In fact, the term e-commerce,
which is frequently confused with the term e-business, only covers one aspect
of e-commerce, namely the use of an electronic support for a company's
commercial relationship with individuals.
All
e-commerce projects seek to add value. This value can be created in a variety
of ways.
Increase
margins by lowering production costs or increasing profits.
E-commerce allows you to accomplish this in a variety of ways:
- Concentrating on new markets
- New market positioning
- Improving the quality of goods or services
- Pursuing new clients
- Increasing customer satisfaction
- Increasing the effectiveness of internal operations
By
increasing employee motivation: The transition from a
traditional activity to an e-commerce activity ideally allows associates to be
motivated in such a way that:
- Making the overall strategy more visible to employees and encouraging a shared culture
- By encouraging players to take on more responsibility
- By emphasizing teamwork and developing competencies
Increasing
customer satisfaction: Customer satisfaction benefits from e-commerce
in the following ways:
- Price cuts combined with increased productivity
- Client handling has been improved.
- Client satisfaction in terms of products and services
- Transparent mode of operation
As
a result of the partners' privileged relationships: The
establishment of communication channels with suppliers enables:
- Greater comfort
- Faster and more responsive
- Improved anticipatory abilities
- Resource sharing benefits both parties.

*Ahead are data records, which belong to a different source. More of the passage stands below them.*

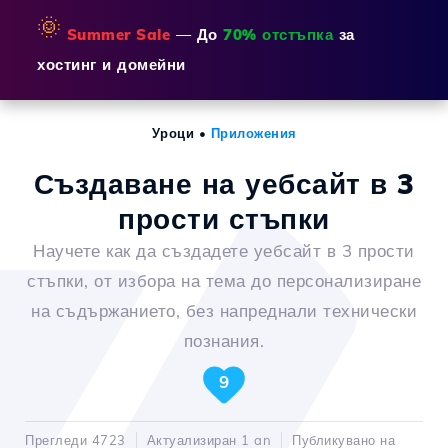
🌞
Summer Sale
— До
70% отстъпка
за
хостинг и домейни
Уроци
•
Приложения
Създаване на уебсайт в 3
прости стъпки
Научете как да създадете уебсайт в 3 прости
стъпки, от избора на тема до персонализиране
на съдържанието, без напреднали технически
познания.
9
Прегледи 4723
Актуализиран 1 an
Публикувано на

An e-commerce project can thus only be successful if it adds value to
the company, as well as its employees, clients, and partners.
E-commerce, in general, ensures that:
- costs are reduced,
- product cycle times are reduced,
- customer response times are shortened,
- service quality is improved.
As a result, it is not incorrect to state that the primary goals of e-commerce.

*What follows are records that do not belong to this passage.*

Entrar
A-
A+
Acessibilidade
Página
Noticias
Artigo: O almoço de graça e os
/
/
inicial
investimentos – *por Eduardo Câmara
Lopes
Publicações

- Identifying and meeting the rapidly changing needs of consumers, merchants, organisations, and so on.
- To continuously improve the quality of goods and services based on feedback from all stakeholders.
- To increase turnover by broadening the market and increasing service speed
- Reduce costs by improving information speed and accuracy.
All of these objectives can only be met if the website is user-friendly and has a simple design. Visitors should be able to navigate it correctly. Furthermore, the business must be well promoted in order to establish a good connection with the customers.
Before implementing e-commerce
solutions, it is critical to understand the company's e-commerce expectations.
Once the expectations are established, the company can start planning its
e-commerce strategy. To plan its e-commerce future, a company may benefit from
conducting an e-commerce strategy project. E-commerce allows a company to
expand market penetration and geographical markets while also facilitating
improvements in internal and external processes.
As a result, the processes that
will be integrated into the e-commerce infrastructure must be known as well as
ready for integration. Implementing e-commerce without first understanding the
company's business goals or processes will result in business failure.
E-Commerce Objectives
- Recognize the constantly changing needs of consumers, suppliers, and organizations.
- Meet the ever-changing needs of consumers, suppliers, and organizations.
- Improve the quality of goods and services on a regular basis.
- Take into account feedback from all stakeholders.
- Increase revenue by expanding the market.
- Improve service delivery speed
- Reduce costs by improving information speed and accuracy.